_Excerpted data_.
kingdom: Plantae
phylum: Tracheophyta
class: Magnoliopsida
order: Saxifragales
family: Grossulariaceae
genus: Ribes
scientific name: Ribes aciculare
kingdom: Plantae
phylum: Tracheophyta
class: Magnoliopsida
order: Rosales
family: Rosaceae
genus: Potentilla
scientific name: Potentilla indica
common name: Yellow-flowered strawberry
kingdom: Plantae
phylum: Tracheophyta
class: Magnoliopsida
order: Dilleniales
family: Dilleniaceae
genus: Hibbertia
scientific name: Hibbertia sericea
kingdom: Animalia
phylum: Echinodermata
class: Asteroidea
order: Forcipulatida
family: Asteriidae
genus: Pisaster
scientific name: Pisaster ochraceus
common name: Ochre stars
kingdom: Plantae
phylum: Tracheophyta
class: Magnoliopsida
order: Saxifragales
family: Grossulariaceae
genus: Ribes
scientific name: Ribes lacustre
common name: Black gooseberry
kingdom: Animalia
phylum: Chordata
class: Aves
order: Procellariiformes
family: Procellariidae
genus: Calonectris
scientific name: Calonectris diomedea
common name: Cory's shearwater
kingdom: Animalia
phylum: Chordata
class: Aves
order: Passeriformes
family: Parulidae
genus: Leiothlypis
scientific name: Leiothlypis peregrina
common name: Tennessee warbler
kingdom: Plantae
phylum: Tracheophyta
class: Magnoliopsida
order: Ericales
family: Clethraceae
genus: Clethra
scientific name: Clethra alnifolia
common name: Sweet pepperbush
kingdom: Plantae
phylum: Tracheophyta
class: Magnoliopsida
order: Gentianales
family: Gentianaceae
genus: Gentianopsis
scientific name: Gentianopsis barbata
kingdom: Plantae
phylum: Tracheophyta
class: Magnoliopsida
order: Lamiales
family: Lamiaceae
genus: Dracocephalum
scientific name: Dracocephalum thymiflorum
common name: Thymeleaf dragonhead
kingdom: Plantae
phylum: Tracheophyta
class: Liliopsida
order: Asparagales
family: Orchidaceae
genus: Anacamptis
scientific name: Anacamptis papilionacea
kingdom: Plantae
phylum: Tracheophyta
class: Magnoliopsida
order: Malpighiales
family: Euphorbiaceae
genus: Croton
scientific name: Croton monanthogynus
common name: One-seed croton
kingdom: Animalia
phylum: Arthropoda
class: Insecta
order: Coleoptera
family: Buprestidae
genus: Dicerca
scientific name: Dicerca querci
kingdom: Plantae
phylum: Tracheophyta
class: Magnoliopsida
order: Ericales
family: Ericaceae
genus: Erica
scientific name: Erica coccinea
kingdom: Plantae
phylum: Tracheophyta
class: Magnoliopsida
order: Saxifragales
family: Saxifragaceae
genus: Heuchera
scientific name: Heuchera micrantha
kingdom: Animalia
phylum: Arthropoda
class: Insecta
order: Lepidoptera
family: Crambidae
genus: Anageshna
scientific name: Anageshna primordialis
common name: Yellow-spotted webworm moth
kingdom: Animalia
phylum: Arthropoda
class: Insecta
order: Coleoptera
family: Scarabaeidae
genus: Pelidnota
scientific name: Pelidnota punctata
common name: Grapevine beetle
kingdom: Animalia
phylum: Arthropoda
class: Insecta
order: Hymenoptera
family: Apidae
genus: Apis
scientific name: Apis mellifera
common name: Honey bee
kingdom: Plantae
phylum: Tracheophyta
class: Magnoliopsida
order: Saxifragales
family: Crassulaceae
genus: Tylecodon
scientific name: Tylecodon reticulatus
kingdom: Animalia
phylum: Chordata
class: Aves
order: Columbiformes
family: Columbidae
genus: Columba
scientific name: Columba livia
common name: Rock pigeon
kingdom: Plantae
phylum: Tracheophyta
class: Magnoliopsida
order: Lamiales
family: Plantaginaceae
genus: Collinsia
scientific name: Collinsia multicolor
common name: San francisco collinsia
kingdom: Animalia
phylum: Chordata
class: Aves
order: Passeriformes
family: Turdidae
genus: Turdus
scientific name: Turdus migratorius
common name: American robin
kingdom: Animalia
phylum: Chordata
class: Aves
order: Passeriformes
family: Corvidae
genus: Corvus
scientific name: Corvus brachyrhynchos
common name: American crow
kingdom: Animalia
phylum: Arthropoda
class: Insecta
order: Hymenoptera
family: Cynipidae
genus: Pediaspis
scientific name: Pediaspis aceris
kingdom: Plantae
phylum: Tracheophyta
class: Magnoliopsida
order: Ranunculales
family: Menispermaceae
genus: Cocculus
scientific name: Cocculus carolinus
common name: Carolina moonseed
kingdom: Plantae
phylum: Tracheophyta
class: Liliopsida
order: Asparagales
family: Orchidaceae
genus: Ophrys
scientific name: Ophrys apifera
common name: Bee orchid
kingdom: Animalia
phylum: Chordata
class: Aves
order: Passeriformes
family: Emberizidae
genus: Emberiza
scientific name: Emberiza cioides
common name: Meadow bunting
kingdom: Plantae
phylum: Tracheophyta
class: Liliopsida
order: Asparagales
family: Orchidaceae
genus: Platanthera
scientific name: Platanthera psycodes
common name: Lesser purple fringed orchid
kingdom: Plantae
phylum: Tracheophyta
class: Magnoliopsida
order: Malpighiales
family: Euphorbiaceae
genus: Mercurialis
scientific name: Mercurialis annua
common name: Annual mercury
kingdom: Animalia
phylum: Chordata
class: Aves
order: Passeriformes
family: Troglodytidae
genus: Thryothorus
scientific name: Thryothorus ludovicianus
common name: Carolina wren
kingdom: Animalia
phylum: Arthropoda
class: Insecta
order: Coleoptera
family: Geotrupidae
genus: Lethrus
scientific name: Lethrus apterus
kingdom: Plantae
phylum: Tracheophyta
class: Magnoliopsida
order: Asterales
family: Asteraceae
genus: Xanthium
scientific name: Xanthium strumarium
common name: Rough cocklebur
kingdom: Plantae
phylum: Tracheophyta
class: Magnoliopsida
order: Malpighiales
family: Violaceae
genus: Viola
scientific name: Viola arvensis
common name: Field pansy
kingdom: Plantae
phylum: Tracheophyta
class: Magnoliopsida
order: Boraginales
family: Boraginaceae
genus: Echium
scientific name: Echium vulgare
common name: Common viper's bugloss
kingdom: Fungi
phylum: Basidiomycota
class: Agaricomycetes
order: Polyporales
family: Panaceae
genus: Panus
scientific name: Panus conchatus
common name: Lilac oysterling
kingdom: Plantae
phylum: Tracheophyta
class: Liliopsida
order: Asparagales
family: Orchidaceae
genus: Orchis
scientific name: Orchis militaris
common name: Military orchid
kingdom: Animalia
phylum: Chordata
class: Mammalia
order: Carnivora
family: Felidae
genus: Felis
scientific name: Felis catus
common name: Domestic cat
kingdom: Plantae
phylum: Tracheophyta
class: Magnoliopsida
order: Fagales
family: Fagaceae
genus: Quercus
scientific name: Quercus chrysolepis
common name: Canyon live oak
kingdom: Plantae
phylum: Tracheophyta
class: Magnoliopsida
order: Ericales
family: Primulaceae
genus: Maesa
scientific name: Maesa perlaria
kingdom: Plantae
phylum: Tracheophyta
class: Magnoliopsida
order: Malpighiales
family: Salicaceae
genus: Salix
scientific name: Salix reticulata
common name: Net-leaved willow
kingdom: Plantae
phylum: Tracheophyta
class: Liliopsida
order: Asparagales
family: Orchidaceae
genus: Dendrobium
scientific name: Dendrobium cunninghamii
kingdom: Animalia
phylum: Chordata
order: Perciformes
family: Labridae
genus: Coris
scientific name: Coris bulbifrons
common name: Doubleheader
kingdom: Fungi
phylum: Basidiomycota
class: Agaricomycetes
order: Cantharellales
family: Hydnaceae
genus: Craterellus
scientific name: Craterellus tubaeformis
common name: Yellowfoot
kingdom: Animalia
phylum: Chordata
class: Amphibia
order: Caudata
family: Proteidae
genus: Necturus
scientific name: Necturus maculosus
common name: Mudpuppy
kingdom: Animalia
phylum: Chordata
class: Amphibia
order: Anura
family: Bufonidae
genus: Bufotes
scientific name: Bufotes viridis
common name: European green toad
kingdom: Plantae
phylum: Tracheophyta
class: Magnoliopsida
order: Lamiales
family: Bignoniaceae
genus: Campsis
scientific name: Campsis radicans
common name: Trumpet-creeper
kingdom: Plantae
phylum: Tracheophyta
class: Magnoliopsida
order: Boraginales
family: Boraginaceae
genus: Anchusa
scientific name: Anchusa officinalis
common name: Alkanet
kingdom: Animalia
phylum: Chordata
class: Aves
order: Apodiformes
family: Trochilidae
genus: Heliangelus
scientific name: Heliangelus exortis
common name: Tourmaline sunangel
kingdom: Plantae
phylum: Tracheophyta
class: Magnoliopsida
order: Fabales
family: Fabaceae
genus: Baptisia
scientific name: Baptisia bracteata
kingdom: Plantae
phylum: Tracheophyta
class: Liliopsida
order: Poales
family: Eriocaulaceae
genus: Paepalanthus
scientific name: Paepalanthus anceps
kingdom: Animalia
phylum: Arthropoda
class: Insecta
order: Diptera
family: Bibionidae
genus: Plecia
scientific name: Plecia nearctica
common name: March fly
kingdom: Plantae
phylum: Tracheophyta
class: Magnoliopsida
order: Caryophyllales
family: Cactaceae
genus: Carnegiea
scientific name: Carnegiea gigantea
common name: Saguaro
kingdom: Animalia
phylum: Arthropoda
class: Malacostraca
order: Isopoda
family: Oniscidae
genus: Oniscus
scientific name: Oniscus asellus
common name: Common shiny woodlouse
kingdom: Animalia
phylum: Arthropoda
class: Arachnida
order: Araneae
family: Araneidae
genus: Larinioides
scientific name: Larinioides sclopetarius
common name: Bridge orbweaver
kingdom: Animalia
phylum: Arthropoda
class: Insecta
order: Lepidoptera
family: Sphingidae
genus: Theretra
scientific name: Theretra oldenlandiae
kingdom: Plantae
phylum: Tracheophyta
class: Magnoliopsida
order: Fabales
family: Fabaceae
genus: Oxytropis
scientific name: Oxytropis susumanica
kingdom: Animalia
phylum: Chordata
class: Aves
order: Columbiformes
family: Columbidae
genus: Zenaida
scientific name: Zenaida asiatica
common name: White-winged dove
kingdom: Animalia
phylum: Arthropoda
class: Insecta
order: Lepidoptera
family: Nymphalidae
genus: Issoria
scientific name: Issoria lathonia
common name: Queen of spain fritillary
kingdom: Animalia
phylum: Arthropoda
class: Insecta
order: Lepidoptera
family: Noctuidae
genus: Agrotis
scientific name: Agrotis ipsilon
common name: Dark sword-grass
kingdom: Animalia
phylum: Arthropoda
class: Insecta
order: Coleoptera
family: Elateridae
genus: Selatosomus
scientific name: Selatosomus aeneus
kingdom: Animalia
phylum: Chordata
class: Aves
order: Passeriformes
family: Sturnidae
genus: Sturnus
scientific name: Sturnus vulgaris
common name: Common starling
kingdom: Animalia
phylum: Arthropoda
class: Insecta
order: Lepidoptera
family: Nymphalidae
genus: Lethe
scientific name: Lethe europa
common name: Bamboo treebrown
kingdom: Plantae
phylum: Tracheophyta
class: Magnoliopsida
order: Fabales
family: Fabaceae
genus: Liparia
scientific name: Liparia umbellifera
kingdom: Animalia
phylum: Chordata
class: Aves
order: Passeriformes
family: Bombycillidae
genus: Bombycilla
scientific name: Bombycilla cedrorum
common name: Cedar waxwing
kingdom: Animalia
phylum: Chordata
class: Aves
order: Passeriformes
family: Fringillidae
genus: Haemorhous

_To be done_.
Copy the rows above word for word, beginning with their very first line and ending with the line that contains "genus: Hibbertia", including both of those lines.

_Written reply_.
kingdom: Plantae
phylum: Tracheophyta
class: Magnoliopsida
order: Saxifragales
family: Grossulariaceae
genus: Ribes
scientific name: Ribes aciculare
kingdom: Plantae
phylum: Tracheophyta
class: Magnoliopsida
order: Rosales
family: Rosaceae
genus: Potentilla
scientific name: Potentilla indica
common name: Yellow-flowered strawberry
kingdom: Plantae
phylum: Tracheophyta
class: Magnoliopsida
order: Dilleniales
family: Dilleniaceae
genus: Hibbertia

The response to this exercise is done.